I went to high school in a remote area in the Catskill Mountains. The school itself was located in the middle of nowhere. The students were bused to school for the most part. Fewer than a half dozen walked and a few of the older students drove to school. The school district itself included a number of villages and hamlets and covered parts of several townships. The student population were for the most part, either from farm families or farming related businesses. They were a strong, healthy, rugged and boisterous lot. Teachers from a rural background did well, but city oriented teachers often did not do so well in that environment. They just didn't understand country people.

One such faculty member was the school librarian. He was a city slicker. His name was Mr. Ferdinand. The kids generally did not like him. He had a lot of bluster to him and liked to threaten the kids all the time. Being threatened did not sit well with farm kids. When threatened, it often brought forth a challenge.

The autumn of 1950 found the prospect of approaching Halloween to be rather exciting to the boys in the school and plans for deviltry were being discussed frequently and openly. One of the villages in the school district was a place about seven miles from the school, called Prattsville. There was some discussion that the previous year's activities in Prattsville on Halloween night had got a little out of hand and as a result, the state police were planning to be in Prattsville in force.

Students without a class were usually assigned to the library for study hall, always under the supervision of Mr. Ferdinand. A day or two before Halloween Mr. Ferdinand came in to the library as a number of boys from Prattsville were discussing plans for Halloween. Mr. Ferdinand lived in Prattsville. There were a few single teachers who also lived in the same apartment building in Prattsville and who rode with Mr. Ferdinand to and from school each day in his car.

Overhearing the boys discussing plans for Halloween in Prattsville, Mr. Ferdinand threatened the boys. He told them they had better not do anything to his car or apartment or they would be sorry. He said he was going to have the state police take care of them if they dared go near anything of his. He should not have said that. To those boys, it was a challenge that could not be let go.

On Halloween night, as advertised, the state police were making their presence known. The kids were ready for them. State Route 23 runs through the village of Prattsville. There are side streets going in to the mountains on one side of town, but the other side of town the streets are very short as the Schoharie Creek flows there. The side streets end at the creek. The only bridge across the creek is on Route 23 at the western end of town. As the state police were at or near one end of town there was suddenly a fire at the other end of town. A stack of bales of hay had suddenly appeared across the road and was set on fire. The state police rushed to it to see what was going on. Then on the other end of town, three or four out houses had been dumped side by side across the road and doused with gasoline and set on fire. The state police and anyone else who wanted to leave town could not. For a short time at least, the town was cut off on both ends. The state police had been effectively dealt with.

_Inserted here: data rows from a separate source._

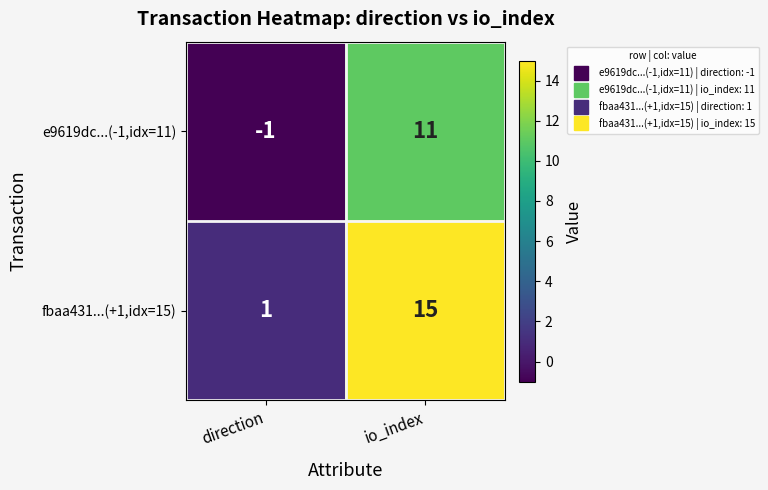

What is the difference between the maximum and minimum values in the e9619dc...(-1,idx=11) series?

12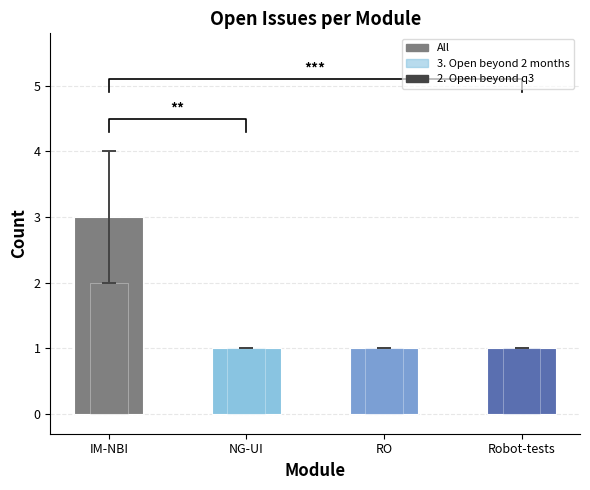

At which category does the chart reach its minimum across all series?

NG-UI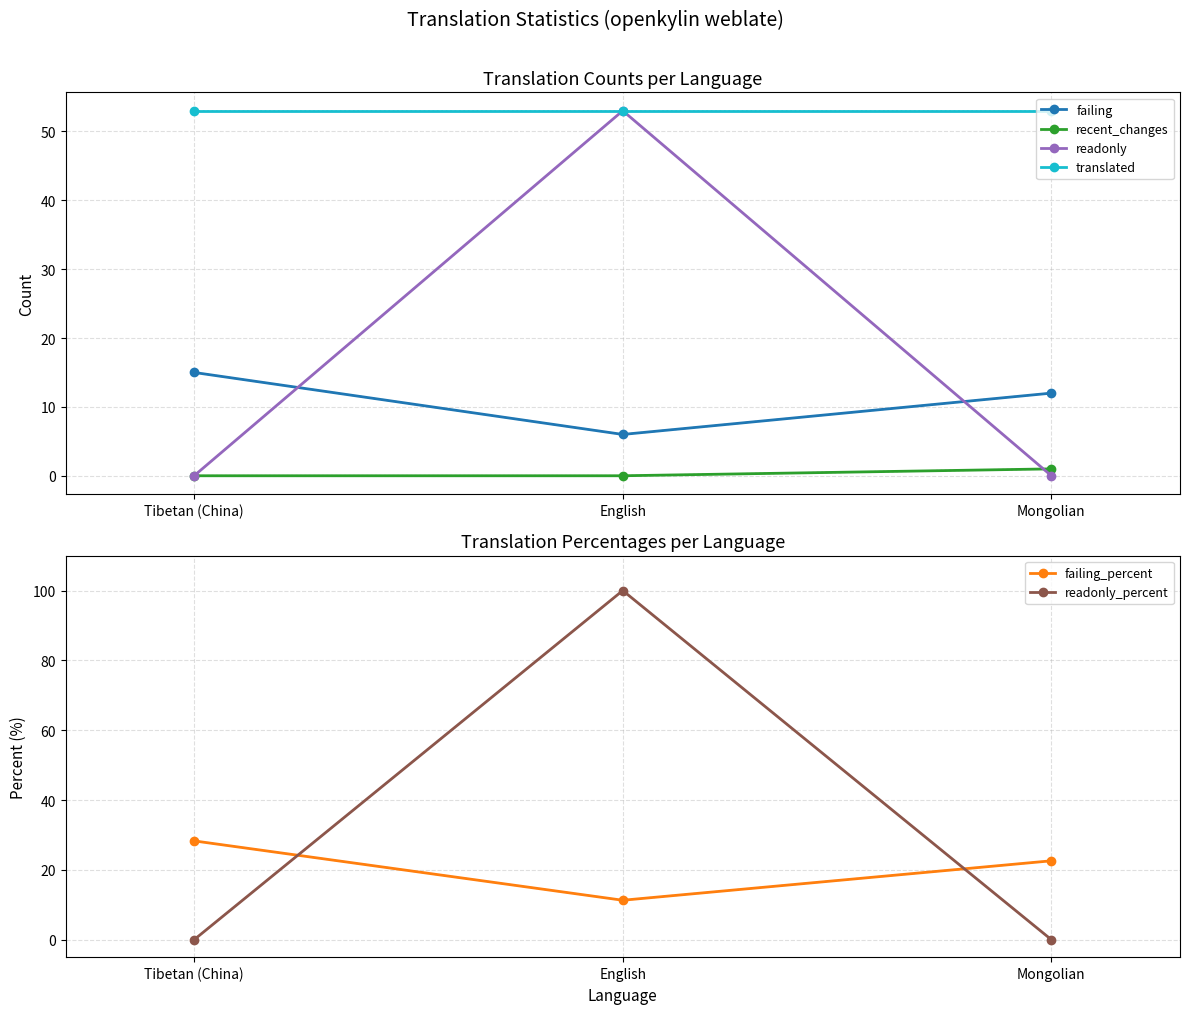

How many distinct data groups are displayed?

6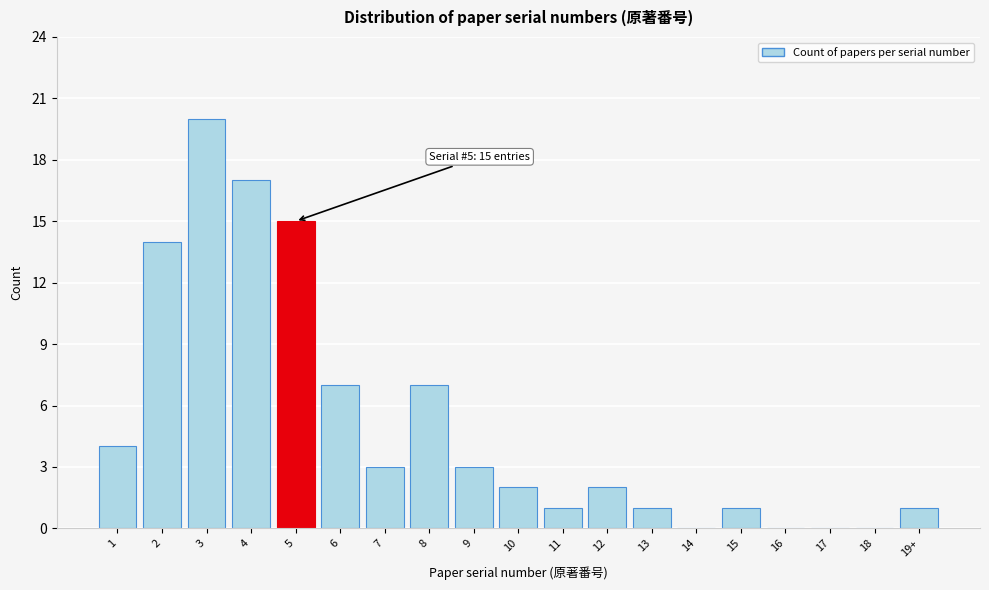

Reading left to right, what are all the values shown in this chart?

1=4	2=14	3=20	4=17	5=15	6=7	7=3	8=7	9=3	10=2	11=1	12=2	13=1	14=0	15=1	16=0	17=0	18=0	19+=1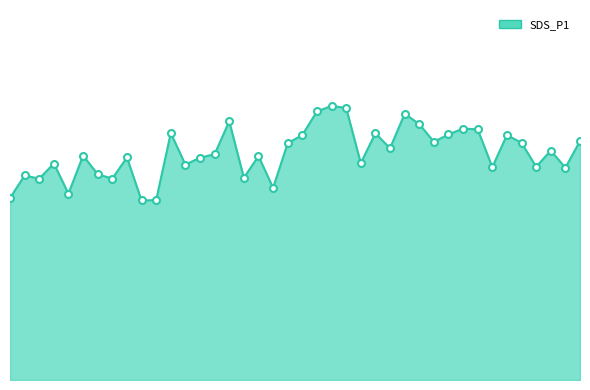

Reading left to right, list all the values displayed in this chart.

33.2	37.3	36.7	39.5	34.0	40.9	37.5	36.7	40.6	32.7	32.8	45.0	39.3	40.5	41.2	47.2	36.9	40.8	35.0	43.2	44.7	49.0	50.0	49.6	39.5	45.0	42.2	48.5	46.7	43.4	44.8	45.8	45.7	38.8	44.7	43.2	38.9	41.8	38.7	43.6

On the morning of November 1st, Mr. Ferdinand and his passenger teachers came out of their apartments and converged on Mr Ferdinand's car. Mr. Ferdinand announced to the other teachers rather smugly, that he guessed the boys had heeded his warning. The tires were all up. No air had been let out of them. There also was no trace of soap on his car windows. The car had been untouched, or so it appeared.

Mr. Ferdinand got in his car. The other teachers riding with him got in also. The car was started and the seven mile trip to the school was begun. It was cold that November morning with the temperature near freezing or perhaps slightly below freezing. After the temperature gauge had risen enough, the heater was turned on. In minutes the occupants of the car were gagging with tears in their eyes. The stench was enormous. Windows had to be opened in order to stand being inside the car at all.

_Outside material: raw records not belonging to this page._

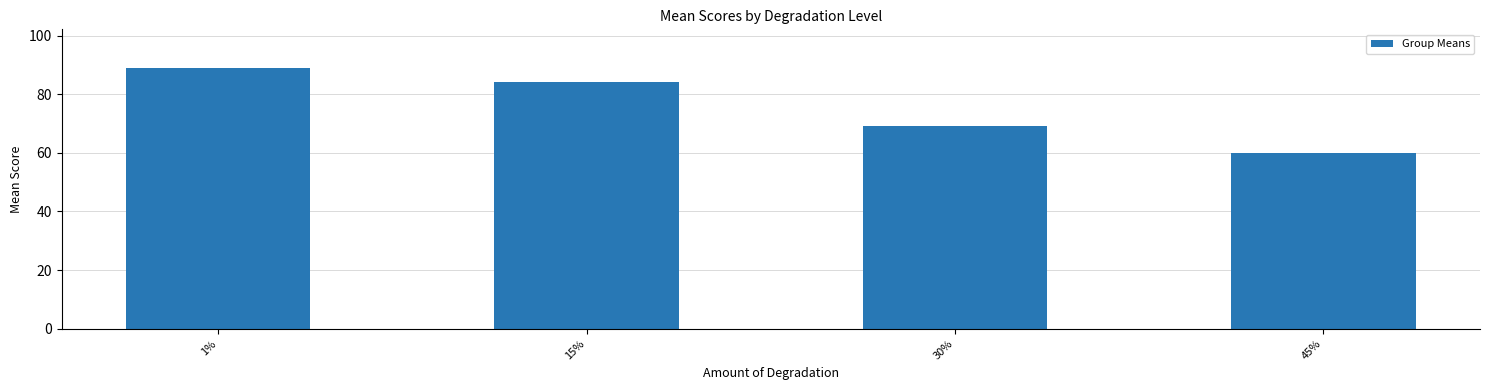

What position from the left is 30%?

3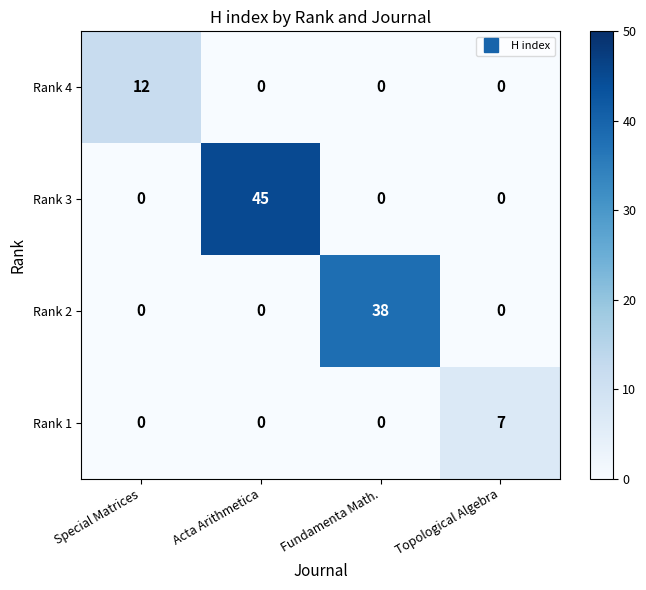

Is it true that Rank 1 equals 0 at Acta Arithmetica?

True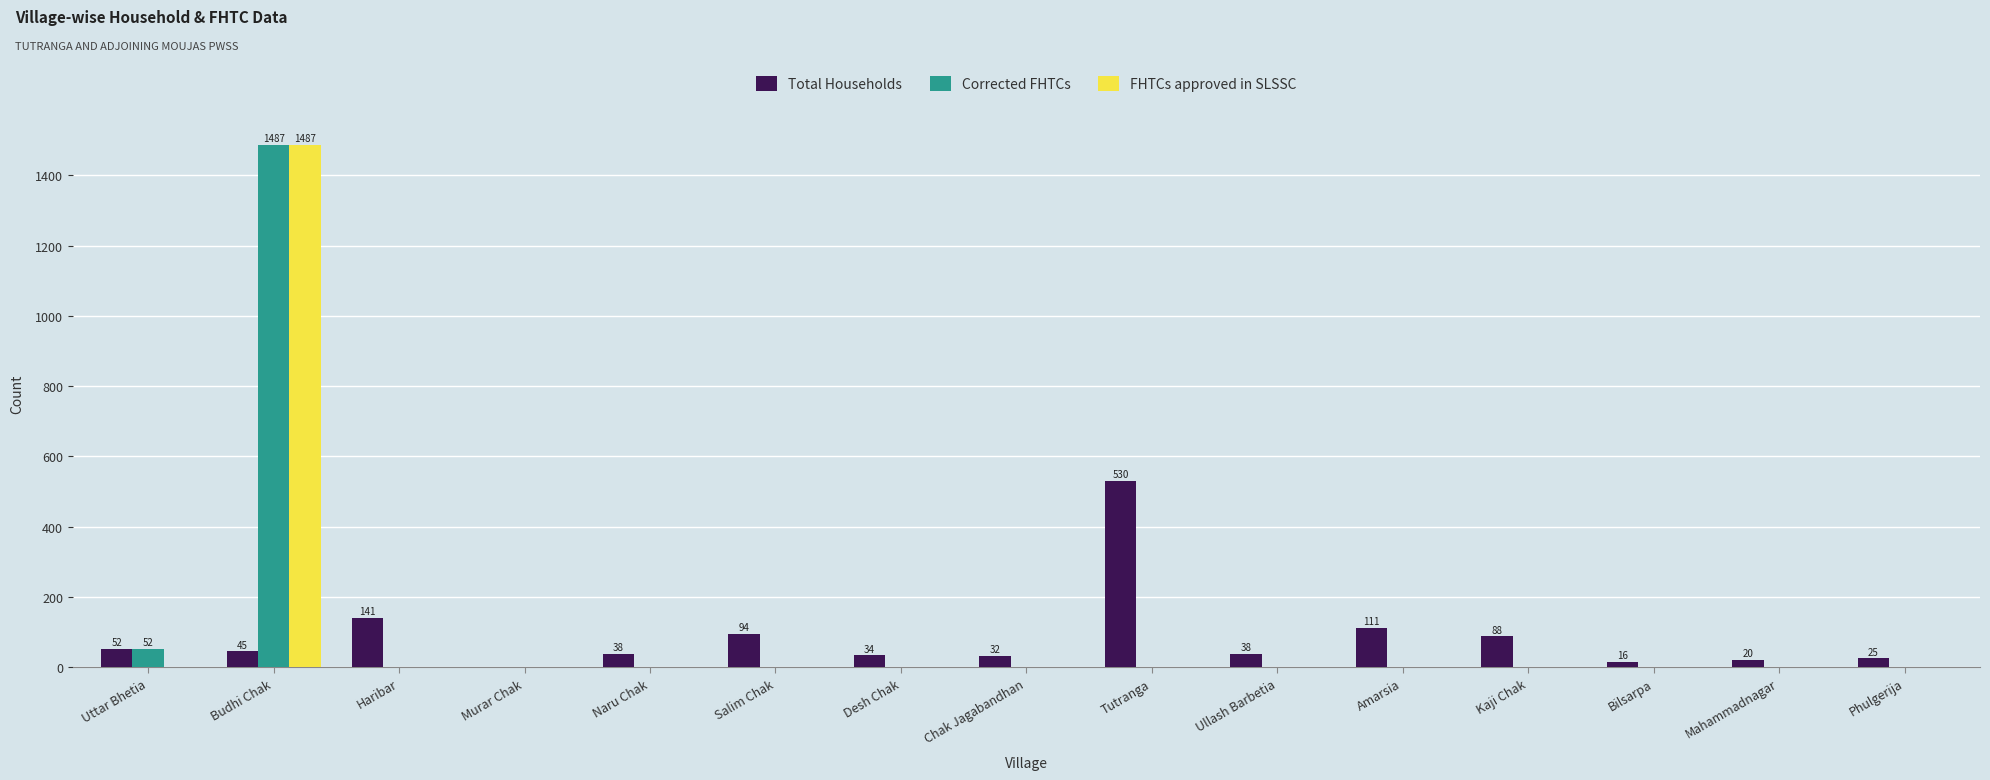

What is the total value across all series at Amarsia?

111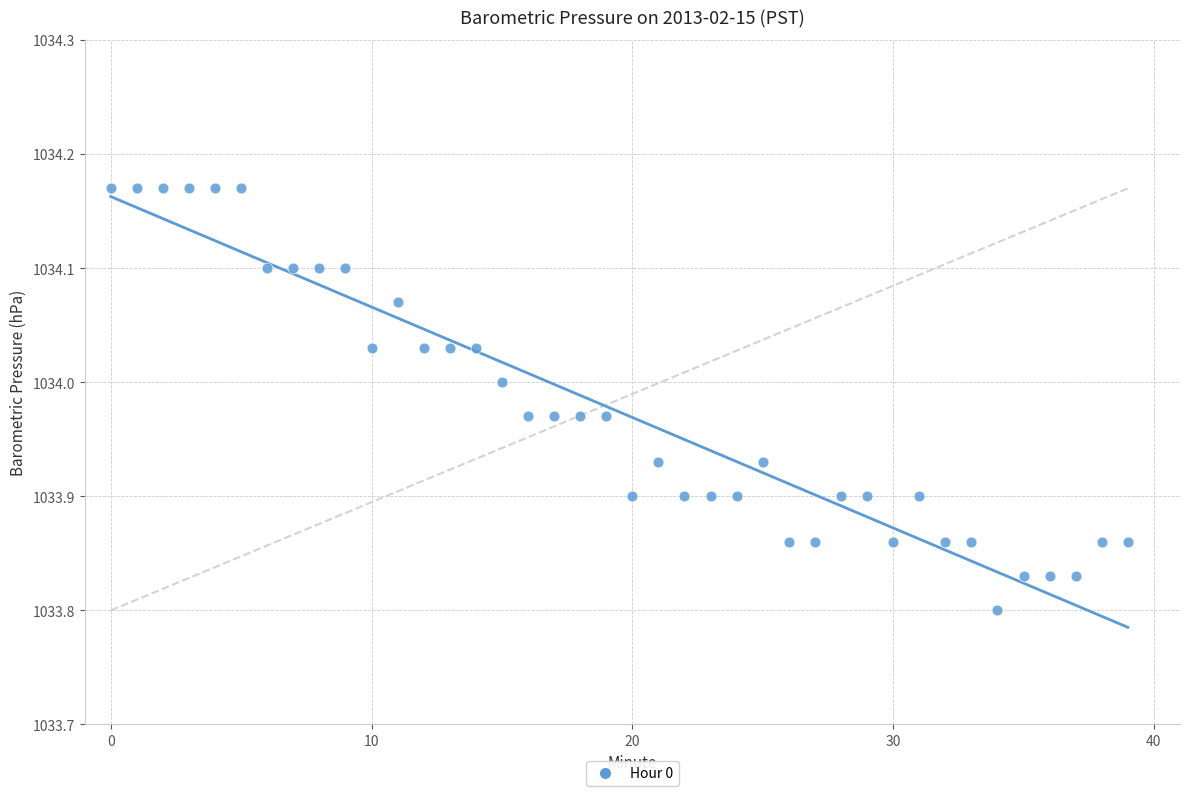

What is the range of Y values (max minus min)?

0.4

In those days, the heater radiator for cars was hung below the glove compartment on the passenger side and was easy to get to. Someone had gotten in to the car and smeared Limburger cheese into the radiator grid of the car's heater. For those who are not familiar with Limburger cheese, it is a very foul smelling cheese that comes in brick form much like a pound of butter. It is also a soft cheese and easily rubbed into small holes such as those in a radiator. When the heat of the engine heated coolant began circulating in the radiator it partially melted the cheese enhancing the putrid smell of it. Then when the heater fan was turned on it blew the smell from the radiator into the occupied area of the car.

It is not known whether or not Mr. Ferdinand reported it to the state police, but if so, they never questioned any of the boys about it. Nothing was ever mentioned about it again. Mr. Ferdinand did not seek to renew his contract another year and moved on elsewhere at the end of the school year.